The European Committee for the Prevention of Torture and Inhuman or Degrading Treatment or Punishment (CPT) states that it understands the wish of national authorities to provide law enforcement officials with means enabling them to give a more graduated response to dangerous situations.

The Committee acknowledges that the possession of less lethal weapons such as electrical discharge weapons (EDW) may in some cases make it possible to avoid the use of firearms. However, it stresses that these weapons can cause acute pain and are open to abuse.

“It is becoming increasingly common for police officers and other law enforcement officials to be issued with electrical discharge weapons, and these weapons are being used more and more during arrests. Authorities must ensure that their use is strictly regulated and that they are used only when this is really necessary”, said Mauro Palma, President of the CPT.

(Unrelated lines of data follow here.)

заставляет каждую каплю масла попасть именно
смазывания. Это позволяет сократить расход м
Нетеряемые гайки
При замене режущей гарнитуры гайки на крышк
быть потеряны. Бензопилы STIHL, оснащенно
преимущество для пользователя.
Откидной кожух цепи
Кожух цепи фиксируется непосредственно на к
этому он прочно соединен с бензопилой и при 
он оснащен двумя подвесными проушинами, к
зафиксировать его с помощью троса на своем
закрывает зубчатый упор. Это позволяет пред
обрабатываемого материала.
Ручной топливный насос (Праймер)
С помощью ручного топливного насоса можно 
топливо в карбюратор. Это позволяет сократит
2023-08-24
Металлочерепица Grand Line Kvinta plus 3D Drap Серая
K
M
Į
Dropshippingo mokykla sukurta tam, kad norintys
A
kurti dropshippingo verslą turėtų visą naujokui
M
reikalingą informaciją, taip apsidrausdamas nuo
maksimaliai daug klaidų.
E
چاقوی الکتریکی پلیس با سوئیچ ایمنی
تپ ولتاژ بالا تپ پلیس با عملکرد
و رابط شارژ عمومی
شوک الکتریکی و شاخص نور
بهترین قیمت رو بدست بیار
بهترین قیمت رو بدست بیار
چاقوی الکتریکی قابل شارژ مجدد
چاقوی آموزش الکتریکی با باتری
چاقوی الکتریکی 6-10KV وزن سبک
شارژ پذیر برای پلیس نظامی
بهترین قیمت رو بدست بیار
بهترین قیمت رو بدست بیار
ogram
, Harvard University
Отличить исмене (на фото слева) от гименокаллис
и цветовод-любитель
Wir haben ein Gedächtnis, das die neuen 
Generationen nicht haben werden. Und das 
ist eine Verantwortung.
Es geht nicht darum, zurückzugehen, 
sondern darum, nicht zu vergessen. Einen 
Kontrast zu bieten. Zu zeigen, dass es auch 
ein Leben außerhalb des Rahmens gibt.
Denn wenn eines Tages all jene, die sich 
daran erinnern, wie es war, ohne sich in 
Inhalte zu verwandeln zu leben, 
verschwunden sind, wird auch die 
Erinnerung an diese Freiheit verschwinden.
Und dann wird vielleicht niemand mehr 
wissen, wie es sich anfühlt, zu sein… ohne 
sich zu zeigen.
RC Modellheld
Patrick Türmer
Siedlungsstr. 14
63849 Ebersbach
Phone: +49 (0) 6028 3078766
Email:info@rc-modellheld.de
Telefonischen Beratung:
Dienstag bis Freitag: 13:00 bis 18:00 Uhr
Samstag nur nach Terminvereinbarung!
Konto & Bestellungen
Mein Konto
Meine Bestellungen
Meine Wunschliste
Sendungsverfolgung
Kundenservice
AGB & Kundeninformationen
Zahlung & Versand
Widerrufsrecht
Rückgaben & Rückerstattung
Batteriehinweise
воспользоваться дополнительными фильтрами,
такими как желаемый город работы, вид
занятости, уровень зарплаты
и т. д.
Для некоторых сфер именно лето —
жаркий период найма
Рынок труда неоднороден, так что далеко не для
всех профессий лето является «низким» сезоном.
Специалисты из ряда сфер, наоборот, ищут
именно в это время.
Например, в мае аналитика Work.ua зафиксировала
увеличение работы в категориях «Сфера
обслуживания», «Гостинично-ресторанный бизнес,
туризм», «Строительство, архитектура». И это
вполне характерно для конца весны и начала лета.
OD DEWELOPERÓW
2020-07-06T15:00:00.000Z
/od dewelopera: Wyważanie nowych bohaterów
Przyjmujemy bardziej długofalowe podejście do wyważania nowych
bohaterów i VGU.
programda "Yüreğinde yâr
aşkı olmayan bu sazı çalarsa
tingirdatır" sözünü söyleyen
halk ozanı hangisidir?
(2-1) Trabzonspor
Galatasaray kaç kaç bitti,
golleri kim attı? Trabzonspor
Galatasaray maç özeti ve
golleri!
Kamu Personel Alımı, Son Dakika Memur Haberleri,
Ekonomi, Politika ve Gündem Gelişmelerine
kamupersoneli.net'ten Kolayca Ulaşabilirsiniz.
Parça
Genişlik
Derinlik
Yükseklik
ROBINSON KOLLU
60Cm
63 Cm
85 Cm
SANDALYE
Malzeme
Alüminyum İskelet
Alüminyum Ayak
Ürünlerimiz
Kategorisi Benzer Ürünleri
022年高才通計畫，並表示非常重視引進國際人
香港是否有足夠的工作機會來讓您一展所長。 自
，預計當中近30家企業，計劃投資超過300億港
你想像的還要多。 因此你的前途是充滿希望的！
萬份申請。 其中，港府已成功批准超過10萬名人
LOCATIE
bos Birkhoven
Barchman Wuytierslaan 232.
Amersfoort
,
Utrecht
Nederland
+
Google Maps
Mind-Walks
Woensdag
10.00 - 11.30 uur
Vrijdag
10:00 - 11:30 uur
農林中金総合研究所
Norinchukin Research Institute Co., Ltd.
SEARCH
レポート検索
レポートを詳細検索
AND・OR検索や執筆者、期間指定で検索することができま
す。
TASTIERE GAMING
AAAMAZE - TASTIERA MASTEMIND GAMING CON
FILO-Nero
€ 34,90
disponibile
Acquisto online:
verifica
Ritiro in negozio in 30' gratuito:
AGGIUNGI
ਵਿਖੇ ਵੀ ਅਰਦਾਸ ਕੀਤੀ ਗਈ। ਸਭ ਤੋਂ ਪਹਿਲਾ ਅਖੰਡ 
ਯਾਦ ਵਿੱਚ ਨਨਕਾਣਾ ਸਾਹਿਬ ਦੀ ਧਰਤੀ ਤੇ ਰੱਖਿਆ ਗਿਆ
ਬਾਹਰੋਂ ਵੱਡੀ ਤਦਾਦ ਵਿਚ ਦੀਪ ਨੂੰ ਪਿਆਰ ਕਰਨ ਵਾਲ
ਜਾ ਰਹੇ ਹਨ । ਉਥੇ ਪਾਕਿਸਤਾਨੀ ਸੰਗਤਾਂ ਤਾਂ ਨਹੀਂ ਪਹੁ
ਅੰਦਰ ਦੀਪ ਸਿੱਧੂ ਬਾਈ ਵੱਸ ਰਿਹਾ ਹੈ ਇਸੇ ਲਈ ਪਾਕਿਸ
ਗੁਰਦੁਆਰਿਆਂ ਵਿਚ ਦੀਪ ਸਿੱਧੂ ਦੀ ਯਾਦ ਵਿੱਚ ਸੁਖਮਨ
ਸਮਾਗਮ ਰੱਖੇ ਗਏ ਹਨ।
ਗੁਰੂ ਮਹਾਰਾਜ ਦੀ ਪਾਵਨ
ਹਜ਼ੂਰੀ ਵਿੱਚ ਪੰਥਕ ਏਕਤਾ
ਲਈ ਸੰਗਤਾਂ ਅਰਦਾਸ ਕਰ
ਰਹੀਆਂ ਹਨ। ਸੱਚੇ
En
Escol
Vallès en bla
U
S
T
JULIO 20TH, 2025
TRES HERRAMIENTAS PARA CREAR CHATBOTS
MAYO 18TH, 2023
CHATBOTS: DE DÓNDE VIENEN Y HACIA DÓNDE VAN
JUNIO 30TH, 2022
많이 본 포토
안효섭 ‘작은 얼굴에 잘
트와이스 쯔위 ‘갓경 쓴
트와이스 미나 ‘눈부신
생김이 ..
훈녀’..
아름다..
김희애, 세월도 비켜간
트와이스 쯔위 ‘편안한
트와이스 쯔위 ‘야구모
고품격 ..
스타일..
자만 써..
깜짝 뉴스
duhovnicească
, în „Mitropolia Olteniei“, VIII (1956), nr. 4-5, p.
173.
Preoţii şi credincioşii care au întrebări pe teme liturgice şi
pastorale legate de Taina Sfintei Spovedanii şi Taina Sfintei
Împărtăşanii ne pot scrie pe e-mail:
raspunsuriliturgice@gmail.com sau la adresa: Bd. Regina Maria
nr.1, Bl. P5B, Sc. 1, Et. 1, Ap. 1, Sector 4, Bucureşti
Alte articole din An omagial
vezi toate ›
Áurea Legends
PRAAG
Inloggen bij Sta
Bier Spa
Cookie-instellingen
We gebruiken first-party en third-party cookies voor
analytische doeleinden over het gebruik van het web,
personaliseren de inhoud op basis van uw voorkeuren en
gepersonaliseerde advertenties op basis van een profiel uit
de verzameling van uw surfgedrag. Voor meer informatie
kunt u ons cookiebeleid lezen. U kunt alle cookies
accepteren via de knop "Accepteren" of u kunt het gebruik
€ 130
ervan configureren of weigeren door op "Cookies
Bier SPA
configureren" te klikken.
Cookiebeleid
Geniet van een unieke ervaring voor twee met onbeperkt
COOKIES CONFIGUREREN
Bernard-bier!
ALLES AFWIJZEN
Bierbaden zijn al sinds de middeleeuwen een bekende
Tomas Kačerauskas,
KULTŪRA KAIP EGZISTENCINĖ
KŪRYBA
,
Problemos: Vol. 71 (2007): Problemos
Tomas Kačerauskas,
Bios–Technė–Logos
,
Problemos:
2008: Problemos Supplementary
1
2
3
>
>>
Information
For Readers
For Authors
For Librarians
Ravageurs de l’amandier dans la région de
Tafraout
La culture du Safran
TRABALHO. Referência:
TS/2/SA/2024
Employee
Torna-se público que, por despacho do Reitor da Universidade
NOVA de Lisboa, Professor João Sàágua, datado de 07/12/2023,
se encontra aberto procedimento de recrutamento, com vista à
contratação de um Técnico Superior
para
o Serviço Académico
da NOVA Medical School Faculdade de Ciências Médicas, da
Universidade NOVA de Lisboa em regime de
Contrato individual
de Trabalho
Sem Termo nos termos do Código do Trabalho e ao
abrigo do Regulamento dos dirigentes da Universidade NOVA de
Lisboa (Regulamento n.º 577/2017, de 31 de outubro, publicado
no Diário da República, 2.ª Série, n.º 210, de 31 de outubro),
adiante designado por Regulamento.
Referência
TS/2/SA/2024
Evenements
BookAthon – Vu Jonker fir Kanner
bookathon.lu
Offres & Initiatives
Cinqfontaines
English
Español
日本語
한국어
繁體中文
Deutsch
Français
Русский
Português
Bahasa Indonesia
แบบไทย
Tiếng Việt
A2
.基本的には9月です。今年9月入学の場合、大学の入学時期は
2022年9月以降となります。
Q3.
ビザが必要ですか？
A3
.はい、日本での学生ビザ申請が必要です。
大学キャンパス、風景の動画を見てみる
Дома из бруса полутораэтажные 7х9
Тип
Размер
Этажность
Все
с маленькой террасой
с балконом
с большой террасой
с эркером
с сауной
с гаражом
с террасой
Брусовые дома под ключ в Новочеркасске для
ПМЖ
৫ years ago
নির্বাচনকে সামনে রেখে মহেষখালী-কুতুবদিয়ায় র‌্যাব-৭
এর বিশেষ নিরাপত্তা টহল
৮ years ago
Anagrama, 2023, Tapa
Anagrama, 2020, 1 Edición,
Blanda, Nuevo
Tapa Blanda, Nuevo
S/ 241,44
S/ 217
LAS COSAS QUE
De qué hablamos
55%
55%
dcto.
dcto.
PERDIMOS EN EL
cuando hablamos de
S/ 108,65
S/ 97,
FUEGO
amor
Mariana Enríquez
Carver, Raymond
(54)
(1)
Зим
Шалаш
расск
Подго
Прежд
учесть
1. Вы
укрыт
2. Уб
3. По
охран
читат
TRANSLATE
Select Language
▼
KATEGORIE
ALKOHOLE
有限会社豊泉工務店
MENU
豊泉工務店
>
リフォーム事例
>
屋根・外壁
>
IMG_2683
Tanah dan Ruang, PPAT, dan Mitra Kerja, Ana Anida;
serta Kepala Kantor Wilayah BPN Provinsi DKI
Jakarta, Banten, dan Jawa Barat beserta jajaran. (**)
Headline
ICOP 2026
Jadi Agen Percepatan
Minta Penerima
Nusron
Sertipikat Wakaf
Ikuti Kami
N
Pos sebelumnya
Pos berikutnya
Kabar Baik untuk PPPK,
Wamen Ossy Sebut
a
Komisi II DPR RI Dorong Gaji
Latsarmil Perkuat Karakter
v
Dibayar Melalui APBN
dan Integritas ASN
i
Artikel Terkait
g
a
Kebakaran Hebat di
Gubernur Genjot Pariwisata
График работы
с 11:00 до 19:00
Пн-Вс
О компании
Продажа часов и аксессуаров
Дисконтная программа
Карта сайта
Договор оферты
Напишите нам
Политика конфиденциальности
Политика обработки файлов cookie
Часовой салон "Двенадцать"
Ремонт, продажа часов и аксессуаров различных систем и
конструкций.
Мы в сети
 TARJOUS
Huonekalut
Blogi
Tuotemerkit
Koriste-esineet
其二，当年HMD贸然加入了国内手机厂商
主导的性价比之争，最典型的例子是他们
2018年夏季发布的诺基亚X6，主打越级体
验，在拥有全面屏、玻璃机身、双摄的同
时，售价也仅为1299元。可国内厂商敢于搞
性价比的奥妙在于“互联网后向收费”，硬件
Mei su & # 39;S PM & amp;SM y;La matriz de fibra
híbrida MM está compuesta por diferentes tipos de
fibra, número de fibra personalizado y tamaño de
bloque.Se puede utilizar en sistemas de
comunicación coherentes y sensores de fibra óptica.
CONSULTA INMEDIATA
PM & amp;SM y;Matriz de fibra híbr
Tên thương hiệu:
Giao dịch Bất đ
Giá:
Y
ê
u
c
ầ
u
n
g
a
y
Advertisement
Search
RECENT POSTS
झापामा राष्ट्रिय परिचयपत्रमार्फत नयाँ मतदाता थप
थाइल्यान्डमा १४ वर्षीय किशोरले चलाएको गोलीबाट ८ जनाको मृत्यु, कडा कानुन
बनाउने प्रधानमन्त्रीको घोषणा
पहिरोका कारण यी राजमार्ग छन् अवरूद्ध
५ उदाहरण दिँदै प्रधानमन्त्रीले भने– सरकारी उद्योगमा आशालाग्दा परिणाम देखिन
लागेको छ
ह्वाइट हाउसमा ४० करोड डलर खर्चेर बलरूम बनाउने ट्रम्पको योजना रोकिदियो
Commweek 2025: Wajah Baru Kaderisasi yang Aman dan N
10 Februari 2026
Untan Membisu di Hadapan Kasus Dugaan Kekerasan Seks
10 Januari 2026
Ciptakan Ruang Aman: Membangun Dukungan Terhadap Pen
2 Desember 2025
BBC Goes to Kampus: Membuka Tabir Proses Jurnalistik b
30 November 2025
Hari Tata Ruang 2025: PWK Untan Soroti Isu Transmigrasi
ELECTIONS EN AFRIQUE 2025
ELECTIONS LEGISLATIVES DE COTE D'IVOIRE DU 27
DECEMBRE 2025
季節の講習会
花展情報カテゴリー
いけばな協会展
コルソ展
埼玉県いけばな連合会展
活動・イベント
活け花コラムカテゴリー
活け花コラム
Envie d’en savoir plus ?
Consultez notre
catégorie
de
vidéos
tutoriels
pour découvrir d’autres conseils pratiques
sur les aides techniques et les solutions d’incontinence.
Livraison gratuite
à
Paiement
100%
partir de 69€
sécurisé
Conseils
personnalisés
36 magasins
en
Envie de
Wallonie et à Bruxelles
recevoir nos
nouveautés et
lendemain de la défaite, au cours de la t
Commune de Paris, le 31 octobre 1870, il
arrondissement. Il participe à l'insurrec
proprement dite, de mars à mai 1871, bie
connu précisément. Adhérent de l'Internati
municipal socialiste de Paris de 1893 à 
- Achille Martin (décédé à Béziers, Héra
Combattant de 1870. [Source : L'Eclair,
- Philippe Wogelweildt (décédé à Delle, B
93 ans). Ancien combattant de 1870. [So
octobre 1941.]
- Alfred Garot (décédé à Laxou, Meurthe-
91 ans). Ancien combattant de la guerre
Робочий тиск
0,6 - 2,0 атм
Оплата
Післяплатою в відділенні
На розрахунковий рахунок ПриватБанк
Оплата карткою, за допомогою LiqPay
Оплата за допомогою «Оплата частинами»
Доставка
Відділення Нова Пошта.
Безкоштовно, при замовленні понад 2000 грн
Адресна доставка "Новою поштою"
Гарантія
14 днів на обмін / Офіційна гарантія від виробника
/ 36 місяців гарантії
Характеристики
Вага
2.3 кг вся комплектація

In the Committee’s view, the use of EDW should be limited to situations where there is a real and immediate threat to life or risk of serious injury. It is inadmissible to use them solely with the purpose of ensuring compliance with an order. Furthermore, their use should only be authorised when less coercive methods - such as negotiation and persuasion or manual control techniques - have failed or are impracticable and when it is the only alternative to other methods presenting greater risk of death or injury. The Committee also stresses the importance of adequately training public officials who may use EDW.